**Your goal**: Reproduce the lines of the records below, beginning with the line containing "90: (1026, 420)" and ending with the line containing "85: (671, 314)", including both of those lines. Omit the picture lines from your answer.

Stored data entries
-------
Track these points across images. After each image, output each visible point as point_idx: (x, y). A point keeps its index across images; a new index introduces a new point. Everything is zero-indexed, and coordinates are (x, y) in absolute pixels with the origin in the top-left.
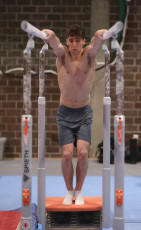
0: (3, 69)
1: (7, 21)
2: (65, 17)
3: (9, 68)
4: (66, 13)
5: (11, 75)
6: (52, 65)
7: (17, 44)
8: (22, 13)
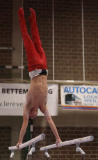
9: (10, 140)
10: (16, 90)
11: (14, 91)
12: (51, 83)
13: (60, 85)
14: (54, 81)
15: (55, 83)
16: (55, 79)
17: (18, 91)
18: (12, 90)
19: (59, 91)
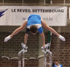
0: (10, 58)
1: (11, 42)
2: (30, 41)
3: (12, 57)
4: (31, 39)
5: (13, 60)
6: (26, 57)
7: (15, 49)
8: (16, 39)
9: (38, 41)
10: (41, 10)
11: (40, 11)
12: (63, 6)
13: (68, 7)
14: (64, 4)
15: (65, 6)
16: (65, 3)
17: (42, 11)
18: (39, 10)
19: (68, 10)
-------
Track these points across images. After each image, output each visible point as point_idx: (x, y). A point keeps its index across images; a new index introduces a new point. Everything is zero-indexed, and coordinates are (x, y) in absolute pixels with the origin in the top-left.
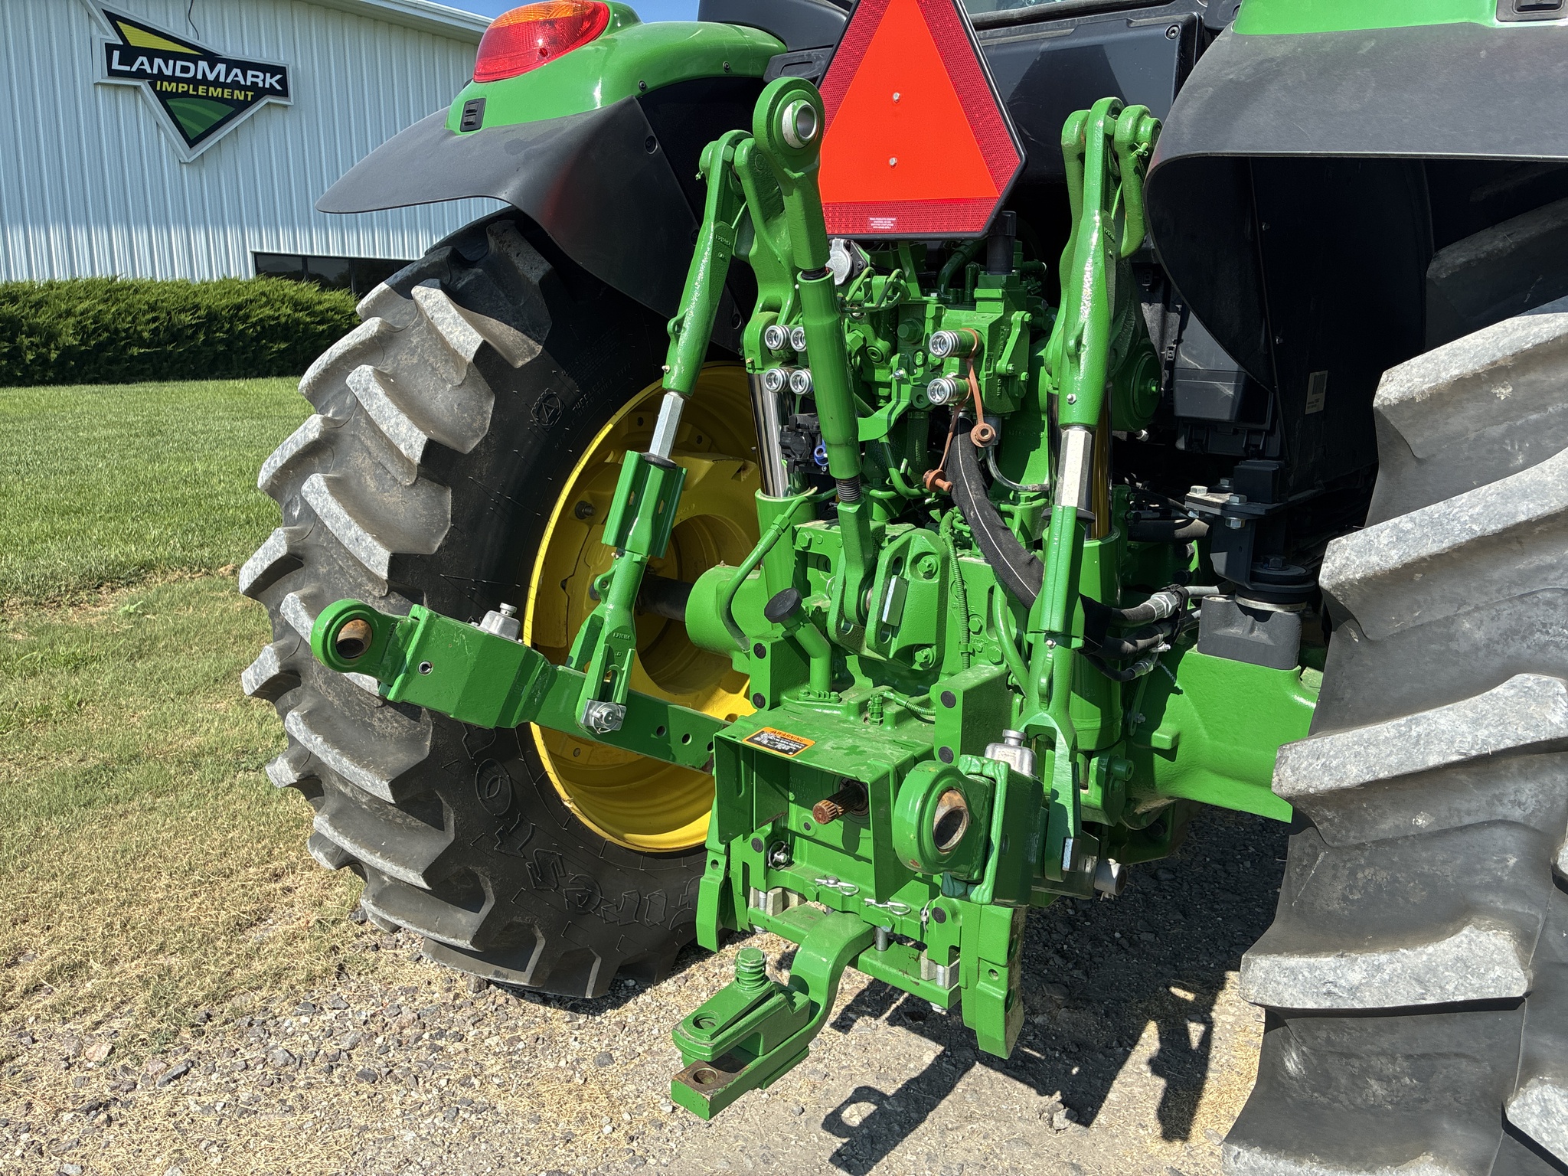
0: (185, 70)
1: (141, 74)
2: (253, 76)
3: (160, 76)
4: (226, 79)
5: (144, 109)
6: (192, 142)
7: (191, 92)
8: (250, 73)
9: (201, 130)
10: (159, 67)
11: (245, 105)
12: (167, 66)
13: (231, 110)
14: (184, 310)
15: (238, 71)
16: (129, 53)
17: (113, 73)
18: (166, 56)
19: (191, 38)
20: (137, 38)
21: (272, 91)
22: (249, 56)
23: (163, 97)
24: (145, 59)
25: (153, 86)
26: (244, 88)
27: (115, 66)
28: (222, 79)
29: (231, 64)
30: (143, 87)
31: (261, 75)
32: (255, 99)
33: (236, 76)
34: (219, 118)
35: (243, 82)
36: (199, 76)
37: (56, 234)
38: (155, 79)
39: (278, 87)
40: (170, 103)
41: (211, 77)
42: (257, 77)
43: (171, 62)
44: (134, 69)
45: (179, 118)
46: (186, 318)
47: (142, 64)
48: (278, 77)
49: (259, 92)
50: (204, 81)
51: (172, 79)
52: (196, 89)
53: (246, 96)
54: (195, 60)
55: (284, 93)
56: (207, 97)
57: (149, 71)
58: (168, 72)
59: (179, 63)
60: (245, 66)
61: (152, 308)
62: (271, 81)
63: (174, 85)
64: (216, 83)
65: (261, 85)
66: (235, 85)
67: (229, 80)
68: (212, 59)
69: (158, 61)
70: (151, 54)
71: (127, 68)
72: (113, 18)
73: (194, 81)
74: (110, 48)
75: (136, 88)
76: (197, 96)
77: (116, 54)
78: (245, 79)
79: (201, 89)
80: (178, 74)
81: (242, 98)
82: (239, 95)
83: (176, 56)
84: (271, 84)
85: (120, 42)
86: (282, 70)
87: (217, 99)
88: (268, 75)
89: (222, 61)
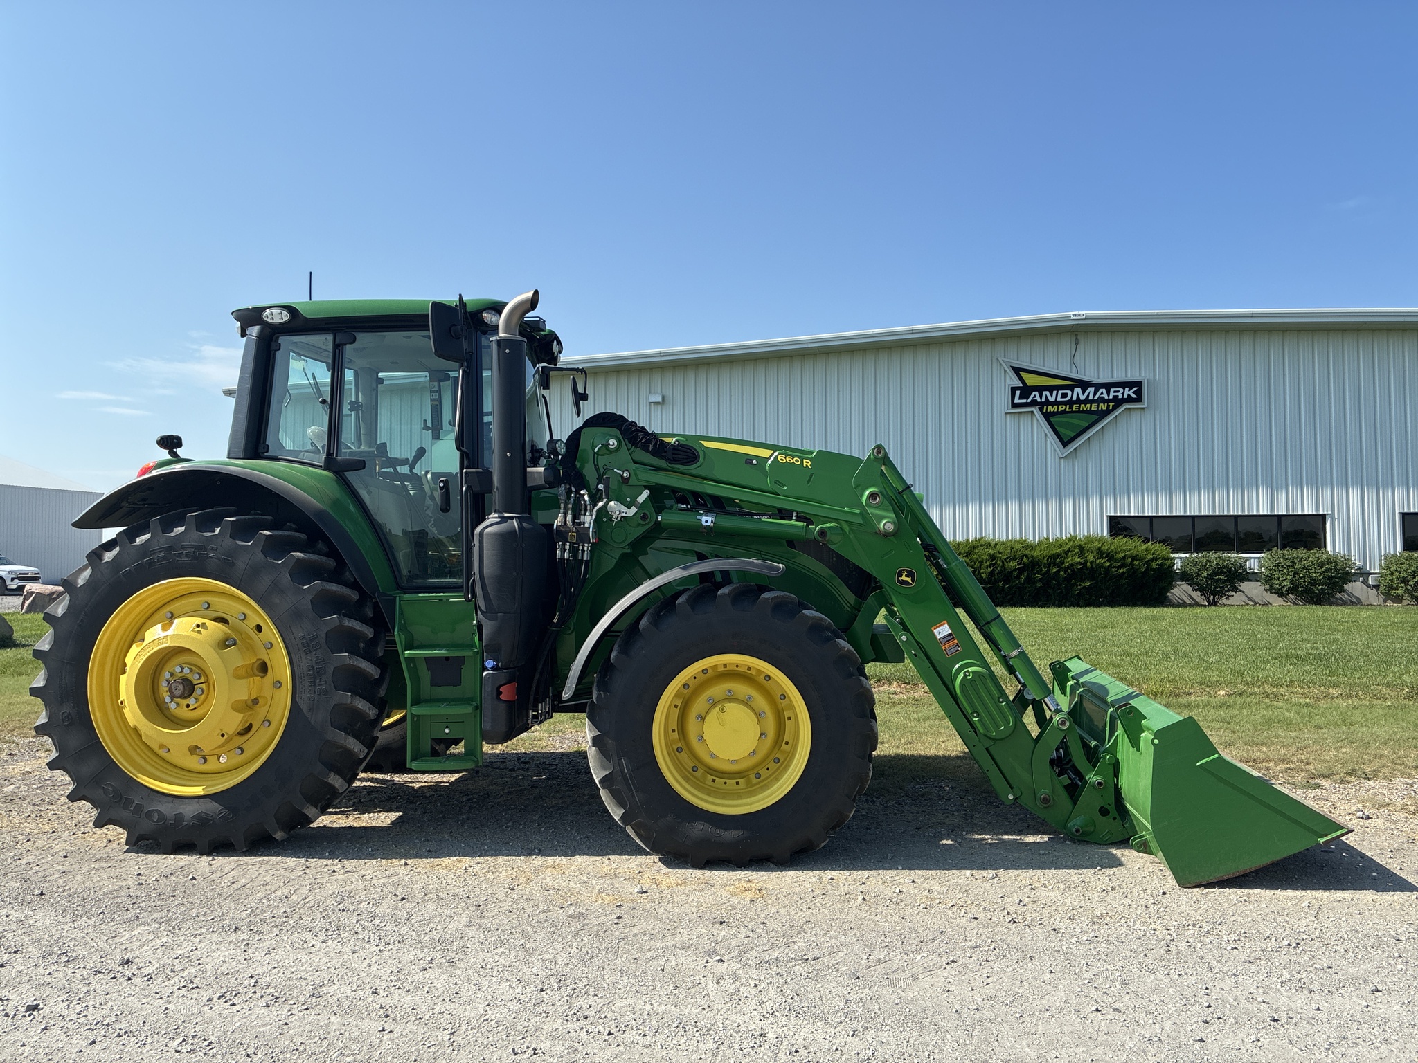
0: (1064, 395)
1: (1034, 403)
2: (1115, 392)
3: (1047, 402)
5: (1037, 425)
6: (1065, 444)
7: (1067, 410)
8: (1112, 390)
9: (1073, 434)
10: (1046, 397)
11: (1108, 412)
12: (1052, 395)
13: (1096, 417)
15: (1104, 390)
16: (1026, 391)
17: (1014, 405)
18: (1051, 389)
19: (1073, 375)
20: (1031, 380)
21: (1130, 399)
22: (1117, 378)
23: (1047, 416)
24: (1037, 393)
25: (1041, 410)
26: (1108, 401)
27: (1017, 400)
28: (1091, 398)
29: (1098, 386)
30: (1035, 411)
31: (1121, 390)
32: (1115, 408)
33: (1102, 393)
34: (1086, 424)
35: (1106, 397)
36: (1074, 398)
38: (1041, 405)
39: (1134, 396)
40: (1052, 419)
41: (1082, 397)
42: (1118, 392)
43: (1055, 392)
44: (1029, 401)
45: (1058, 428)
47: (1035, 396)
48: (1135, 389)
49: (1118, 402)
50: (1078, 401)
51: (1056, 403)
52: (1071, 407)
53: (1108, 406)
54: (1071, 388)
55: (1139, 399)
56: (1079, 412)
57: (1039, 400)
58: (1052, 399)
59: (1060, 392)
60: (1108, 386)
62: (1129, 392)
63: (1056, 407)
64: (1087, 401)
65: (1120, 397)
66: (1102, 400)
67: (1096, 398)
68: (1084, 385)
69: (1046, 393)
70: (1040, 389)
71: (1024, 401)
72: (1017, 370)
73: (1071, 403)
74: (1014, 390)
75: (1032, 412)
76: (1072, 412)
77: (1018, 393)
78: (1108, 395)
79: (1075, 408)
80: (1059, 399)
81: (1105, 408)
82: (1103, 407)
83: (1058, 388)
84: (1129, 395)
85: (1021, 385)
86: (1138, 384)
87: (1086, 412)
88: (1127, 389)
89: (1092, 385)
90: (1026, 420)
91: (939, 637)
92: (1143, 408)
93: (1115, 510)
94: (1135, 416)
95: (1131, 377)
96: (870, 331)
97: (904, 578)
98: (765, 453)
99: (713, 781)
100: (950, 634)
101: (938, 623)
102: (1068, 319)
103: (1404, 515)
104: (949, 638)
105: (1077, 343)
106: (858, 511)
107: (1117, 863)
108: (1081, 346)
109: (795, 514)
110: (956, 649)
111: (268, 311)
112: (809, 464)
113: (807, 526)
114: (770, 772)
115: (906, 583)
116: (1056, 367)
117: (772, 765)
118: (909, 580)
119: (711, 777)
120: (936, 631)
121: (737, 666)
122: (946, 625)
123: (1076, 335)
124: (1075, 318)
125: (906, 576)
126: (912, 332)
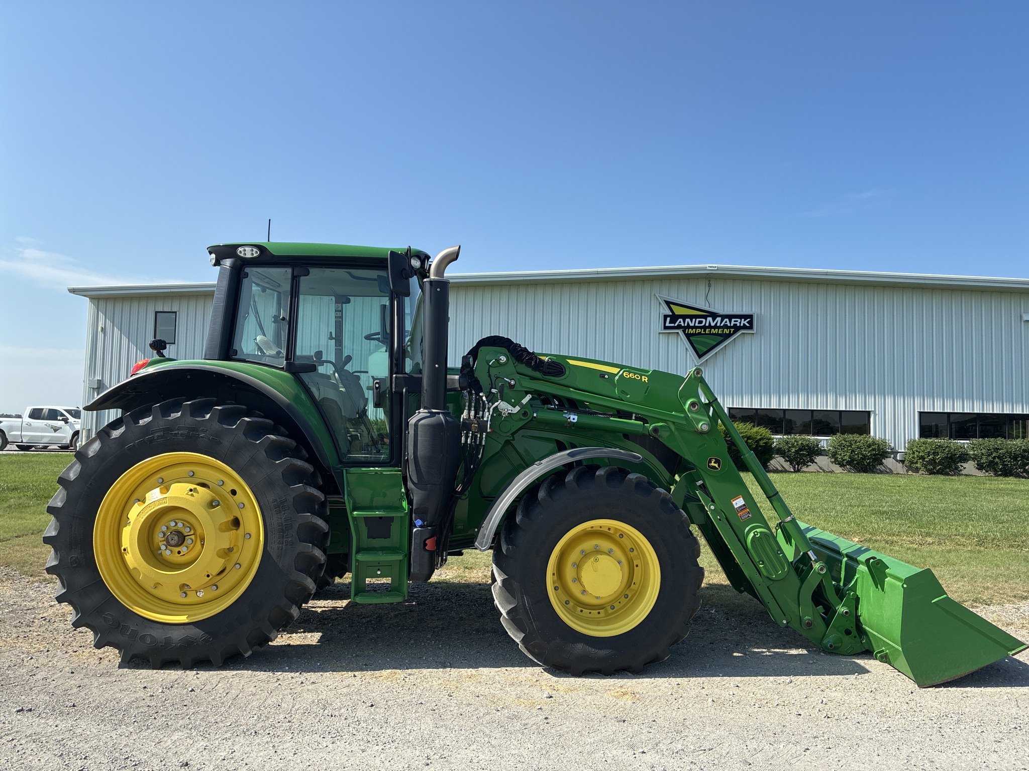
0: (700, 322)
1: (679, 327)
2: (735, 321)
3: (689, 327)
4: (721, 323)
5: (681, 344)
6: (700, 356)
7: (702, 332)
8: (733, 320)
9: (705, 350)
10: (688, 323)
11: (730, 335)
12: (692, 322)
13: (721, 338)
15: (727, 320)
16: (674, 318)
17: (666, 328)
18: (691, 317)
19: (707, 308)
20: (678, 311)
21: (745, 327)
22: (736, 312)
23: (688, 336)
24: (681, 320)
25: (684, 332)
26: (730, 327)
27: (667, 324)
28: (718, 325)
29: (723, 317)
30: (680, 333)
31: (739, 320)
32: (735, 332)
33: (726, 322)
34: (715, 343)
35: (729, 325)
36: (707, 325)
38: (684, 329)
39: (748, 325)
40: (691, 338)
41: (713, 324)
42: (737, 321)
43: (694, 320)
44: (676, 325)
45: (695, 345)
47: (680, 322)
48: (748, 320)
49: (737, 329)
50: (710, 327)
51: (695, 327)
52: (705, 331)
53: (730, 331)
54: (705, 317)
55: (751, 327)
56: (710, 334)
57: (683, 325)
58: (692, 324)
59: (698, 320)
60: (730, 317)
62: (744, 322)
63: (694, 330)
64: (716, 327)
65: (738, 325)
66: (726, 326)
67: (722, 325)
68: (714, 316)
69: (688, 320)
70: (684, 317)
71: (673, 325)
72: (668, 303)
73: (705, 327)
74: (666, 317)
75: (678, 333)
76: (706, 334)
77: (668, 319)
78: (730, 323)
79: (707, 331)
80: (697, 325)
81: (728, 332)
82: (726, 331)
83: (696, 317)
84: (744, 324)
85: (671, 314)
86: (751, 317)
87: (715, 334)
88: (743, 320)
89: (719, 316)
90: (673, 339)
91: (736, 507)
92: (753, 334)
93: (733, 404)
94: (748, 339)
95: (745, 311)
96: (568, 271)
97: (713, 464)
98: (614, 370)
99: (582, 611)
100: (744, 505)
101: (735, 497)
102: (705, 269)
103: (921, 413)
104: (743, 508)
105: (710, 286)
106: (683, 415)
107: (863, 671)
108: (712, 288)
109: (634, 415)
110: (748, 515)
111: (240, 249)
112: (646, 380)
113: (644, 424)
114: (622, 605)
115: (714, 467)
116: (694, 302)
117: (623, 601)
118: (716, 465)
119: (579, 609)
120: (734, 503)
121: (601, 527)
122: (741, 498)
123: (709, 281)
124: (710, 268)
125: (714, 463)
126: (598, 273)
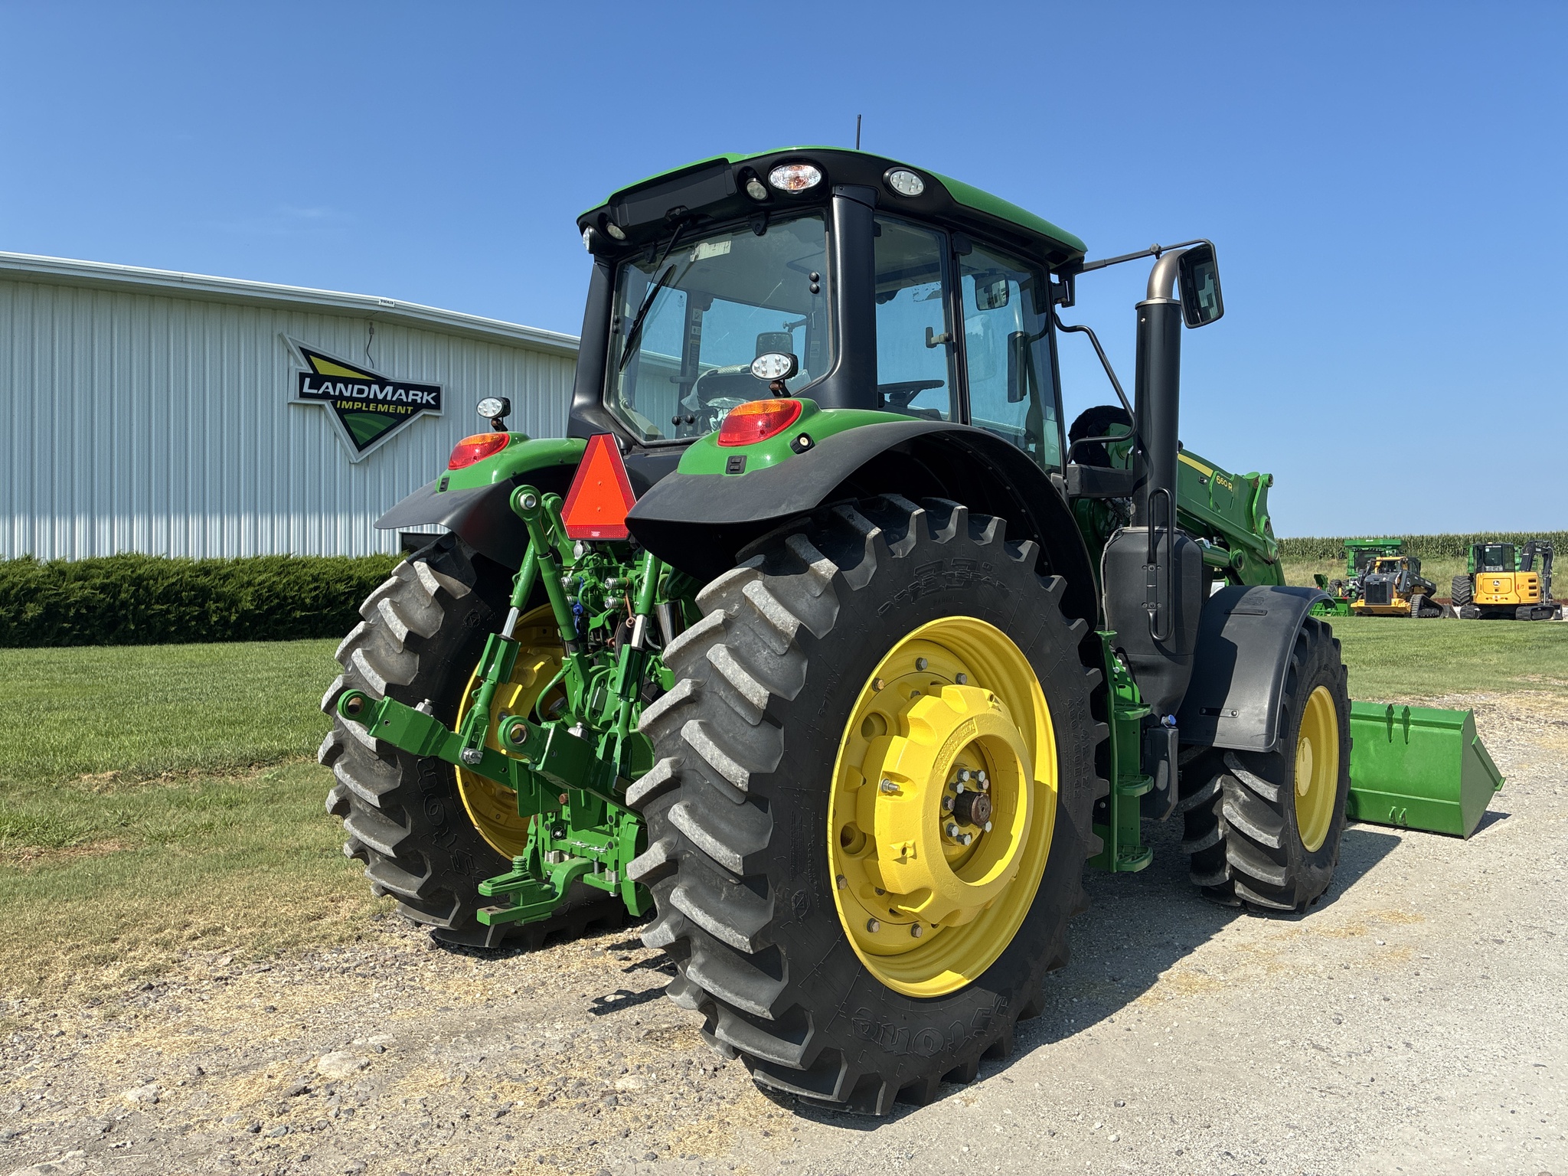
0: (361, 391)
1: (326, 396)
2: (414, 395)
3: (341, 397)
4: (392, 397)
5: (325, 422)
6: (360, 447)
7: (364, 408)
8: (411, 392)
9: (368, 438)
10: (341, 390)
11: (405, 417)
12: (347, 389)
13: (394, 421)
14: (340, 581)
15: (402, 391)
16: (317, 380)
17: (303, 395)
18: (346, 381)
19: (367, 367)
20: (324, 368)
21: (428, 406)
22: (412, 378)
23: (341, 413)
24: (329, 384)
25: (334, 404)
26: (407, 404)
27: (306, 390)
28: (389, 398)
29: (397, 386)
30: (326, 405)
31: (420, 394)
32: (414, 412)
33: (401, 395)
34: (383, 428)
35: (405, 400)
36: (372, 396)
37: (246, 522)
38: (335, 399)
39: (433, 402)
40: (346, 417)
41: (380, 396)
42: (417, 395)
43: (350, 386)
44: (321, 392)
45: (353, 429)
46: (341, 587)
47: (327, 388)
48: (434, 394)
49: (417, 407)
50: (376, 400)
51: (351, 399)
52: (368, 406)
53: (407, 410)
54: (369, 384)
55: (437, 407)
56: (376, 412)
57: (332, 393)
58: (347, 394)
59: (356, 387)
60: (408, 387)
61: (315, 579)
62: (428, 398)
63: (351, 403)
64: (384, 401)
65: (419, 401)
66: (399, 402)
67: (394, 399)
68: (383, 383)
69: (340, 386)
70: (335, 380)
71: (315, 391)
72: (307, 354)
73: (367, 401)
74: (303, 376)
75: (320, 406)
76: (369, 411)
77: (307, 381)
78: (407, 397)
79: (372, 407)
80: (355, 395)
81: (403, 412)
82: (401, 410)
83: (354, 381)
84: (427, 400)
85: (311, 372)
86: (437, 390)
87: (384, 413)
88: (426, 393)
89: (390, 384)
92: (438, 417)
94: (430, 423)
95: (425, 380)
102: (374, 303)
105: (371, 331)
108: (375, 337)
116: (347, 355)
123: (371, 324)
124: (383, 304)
-------
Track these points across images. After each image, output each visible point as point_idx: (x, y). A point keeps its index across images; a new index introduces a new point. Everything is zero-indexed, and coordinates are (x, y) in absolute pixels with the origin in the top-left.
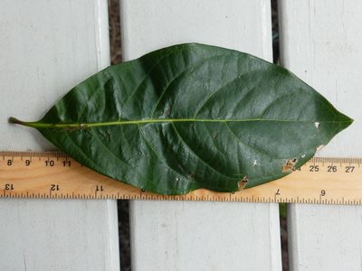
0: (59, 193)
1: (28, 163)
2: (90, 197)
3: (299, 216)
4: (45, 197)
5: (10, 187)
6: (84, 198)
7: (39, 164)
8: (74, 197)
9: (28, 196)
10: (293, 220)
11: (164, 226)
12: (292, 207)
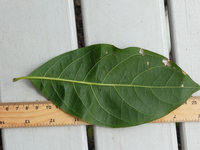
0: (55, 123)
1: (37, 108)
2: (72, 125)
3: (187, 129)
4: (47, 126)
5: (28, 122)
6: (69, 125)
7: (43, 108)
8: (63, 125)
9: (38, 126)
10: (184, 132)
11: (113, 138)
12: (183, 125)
-------
**Exercise result**:
90: (1026, 420)
91: (939, 637)
92: (1143, 408)
93: (1115, 510)
94: (1135, 416)
95: (1131, 377)
96: (870, 331)
97: (904, 578)
98: (765, 453)
99: (713, 781)
100: (950, 634)
101: (938, 623)
102: (1068, 319)
103: (1404, 515)
104: (949, 638)
105: (1077, 343)
106: (858, 511)
107: (1117, 863)
108: (1081, 346)
109: (795, 514)
110: (956, 649)
111: (268, 311)
112: (809, 464)
113: (807, 526)
114: (770, 772)
115: (906, 583)
116: (1056, 367)
117: (772, 765)
118: (909, 580)
119: (711, 777)
120: (936, 631)
121: (737, 666)
122: (946, 625)
123: (1076, 335)
124: (1075, 318)
125: (906, 576)
126: (912, 332)
0: (700, 322)
1: (679, 327)
2: (735, 321)
3: (689, 327)
4: (721, 323)
5: (681, 344)
6: (700, 356)
7: (702, 332)
8: (733, 320)
9: (705, 350)
10: (688, 323)
11: (730, 335)
12: (692, 322)
13: (721, 338)
15: (727, 320)
16: (674, 318)
17: (666, 328)
18: (691, 317)
19: (707, 308)
20: (678, 311)
21: (745, 327)
22: (736, 312)
23: (688, 336)
24: (681, 320)
25: (684, 332)
26: (730, 327)
27: (667, 324)
28: (718, 325)
29: (723, 317)
30: (680, 333)
31: (739, 320)
32: (735, 332)
33: (726, 322)
34: (715, 343)
35: (729, 325)
36: (707, 325)
38: (684, 329)
39: (748, 325)
40: (691, 338)
41: (713, 324)
42: (737, 321)
43: (694, 320)
44: (676, 325)
45: (695, 345)
47: (680, 322)
48: (748, 320)
49: (737, 329)
50: (710, 327)
51: (695, 327)
52: (705, 331)
53: (730, 331)
54: (705, 317)
55: (751, 327)
56: (710, 334)
57: (683, 325)
58: (692, 324)
59: (698, 320)
60: (730, 317)
62: (744, 322)
63: (694, 330)
64: (716, 327)
65: (738, 325)
66: (726, 326)
67: (722, 325)
68: (714, 316)
69: (688, 320)
70: (684, 317)
71: (673, 325)
72: (668, 303)
73: (705, 327)
74: (666, 317)
75: (678, 333)
76: (706, 334)
77: (668, 319)
78: (730, 323)
79: (707, 331)
80: (697, 325)
81: (728, 332)
82: (726, 331)
83: (696, 317)
84: (744, 324)
85: (671, 314)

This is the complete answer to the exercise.